PUAH Conference in Jerusalem
PUAH Conference in JerusalemYoni Kempinski

The Puah Institute’s 12th Annual Conference on Fertility and Halakhah took place last week in Jerusalem.

The conference this year was held in the wake of a campaign against it by the women's organization Kolech and the Be Free Israel,NGO, both connected to the radical leftist New Israel Fund. The NGO, which is runnning an "anti-women’s exclusion" campaign, called for a public boycott of gynecologists who take part in the conference. The reason for the boycott, said the organization, is that women do not speak at the conference and only rabbis and male gynecologists address the audience.

The Puah institute explained that the reason for having only men take part in the conference was its desire to have rabbis and husbands of women with problems from all streams in religious society, even ultra-hareidi ones, attend the conferences. The rabbis' attendance and involvement is criticial, as their decisions enable ultra-hareidi couples to solve the halakhic questions involved in fertility issues. 

The NGO did not back down and some of the gynecologists who took part in the conference received threats from their colleagues. The doctors making the threats told the participating doctors that they will refuse to work with them if they do not pull out of the conference.

Despite the campaign, however, the event was well attended and it was hard to find a vacant seat in the lecture hall.

Rabbi Menachem Burstein, who heads the Puah Institute, dryly told Arutz Sheva on the sidelines of the conference that he was thankful to all those who threatened to boycott it, because that threat actually brought more attendees.

“I am thankful for the publicity,” he said. “I have never received such a big surging wave of love and light. For every doctor who canceled, dozens of other physicians contacted us.”

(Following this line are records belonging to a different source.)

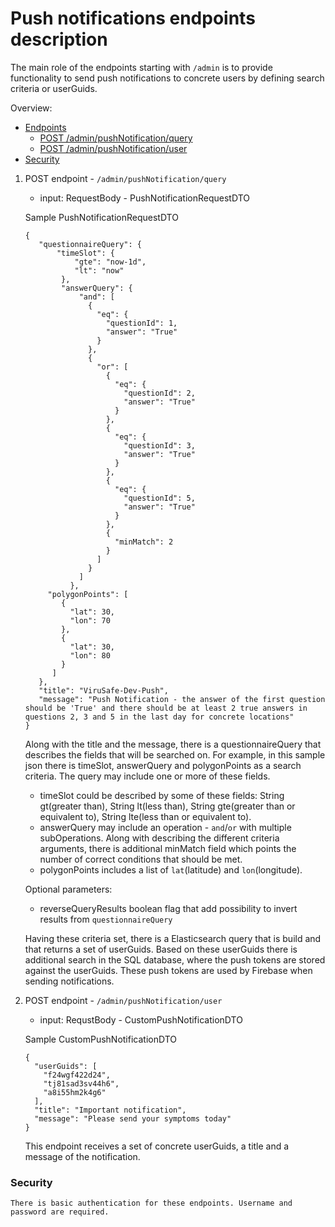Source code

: # Push notifications endpoints description

The main role of the endpoints starting with `/admin` is to provide functionality to send push notifications to concrete users by defining search criteria or userGuids.

Overview:
- [Endpoints](#endpoints)
  - [POST /admin/pushNotification/query](#query-endpoint)
  - [POST /admin/pushNotification/user](#user-endpoint)
- [Security](#security)

1. POST endpoint - `/admin/pushNotification/query`
    - input: RequestBody - PushNotificationRequestDTO

    Sample PushNotificationRequestDTO
    ```
   {
       "questionnaireQuery": {
           "timeSlot": {
               "gte": "now-1d",
               "lt": "now"
            },
            "answerQuery": {
                "and": [
                  {
                    "eq": {
                      "questionId": 1,
                      "answer": "True"
                    }
                  },
                  {
                    "or": [
                      {
                        "eq": {
                          "questionId": 2,
                          "answer": "True"
                        }
                      },
                      {
                        "eq": {
                          "questionId": 3,
                          "answer": "True"
                        }
                      },
                      {
                        "eq": {
                          "questionId": 5,
                          "answer": "True"
                        }
                      },
                      {
                        "minMatch": 2
                      }
                    ]
                  }
                ]
              },
   		 "polygonPoints": [
   			{
   			  "lat": 30,
   			  "lon": 70
   			},
   			{
   			  "lat": 30,
   			  "lon": 80
   			}
   		  ]
       },
       "title": "ViruSafe-Dev-Push",
       "message": "Push Notification - the answer of the first question should be 'True' and there should be at least 2 true answers in questions 2, 3 and 5 in the last day for concrete locations"
   }
   ```
      Along with the title and the message, there is a questionnaireQuery that describes the fields that will be searched on. 
      For example, in this sample json there is timeSlot, answerQuery and polygonPoints as a search criteria. The query may include one or more of these fields. 
      - timeSlot could be described by some of these fields: String gt(greater than), String lt(less than), String gte(greater than or equivalent to), String lte(less than or equivalent to).
      - answerQuery may include an operation - `and`/`or` with multiple subOperations. Along with describing the different criteria arguments, there is additional minMatch field which points the number of correct conditions that should be met.
      - polygonPoints includes a list of `lat`(latitude) and `lon`(longitude).
      
      Optional parameters:
      - reverseQueryResults boolean flag that add possibility to invert results from `questionnaireQuery`
       
      Having these criteria set, there is a Elasticsearch query that is build and that returns a set of userGuids. Based on these userGuids there is additional search in the SQL database, where the push tokens are stored against the userGuids. These push tokens are used by Firebase when sending notifications.
1. POST endpoint - `/admin/pushNotification/user`
    - input: RequstBody - CustomPushNotificationDTO
    
    Sample CustomPushNotificationDTO
    
    ```
    {
      "userGuids": [
        "f24wgf422d24",
        "tj81sad3sv44h6",
        "a8i55hm2k4g6"
      ],
      "title": "Important notification",
      "message": "Please send your symptoms today"
    }    
    ```
    This endpoint receives a set of concrete userGuids, a title and a message of the notification.

 ### Security
    There is basic authentication for these endpoints. Username and password are required.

He added, “I hope the public is aware that the New Israel Fund finances the exclusion of doctors from Israel at all kinds of international conferences as well as funding the war within the hareidi-religious community and working against us. I hope organizations in our midst [certain religious Zionist ones, see linked article, ed.] will no longer accept funding from them.”

Rabbi Burstein said he hopes the police start an investigation on the threats against doctors, adding, “I appeal to my fellow doctors: I know they threatened you and I hope the police will act on the case, and with G-d’s help next year you will come to the 13th conference. I know you love us.”

“We at the Puah Institute will continue to serve the religious and non religious public, and all residents of Israel and Jews around the world,” he emphasized. “We will continue to listen to the feminine voice, which is very significant. I’m glad the public voted with its feet and came to the conference.”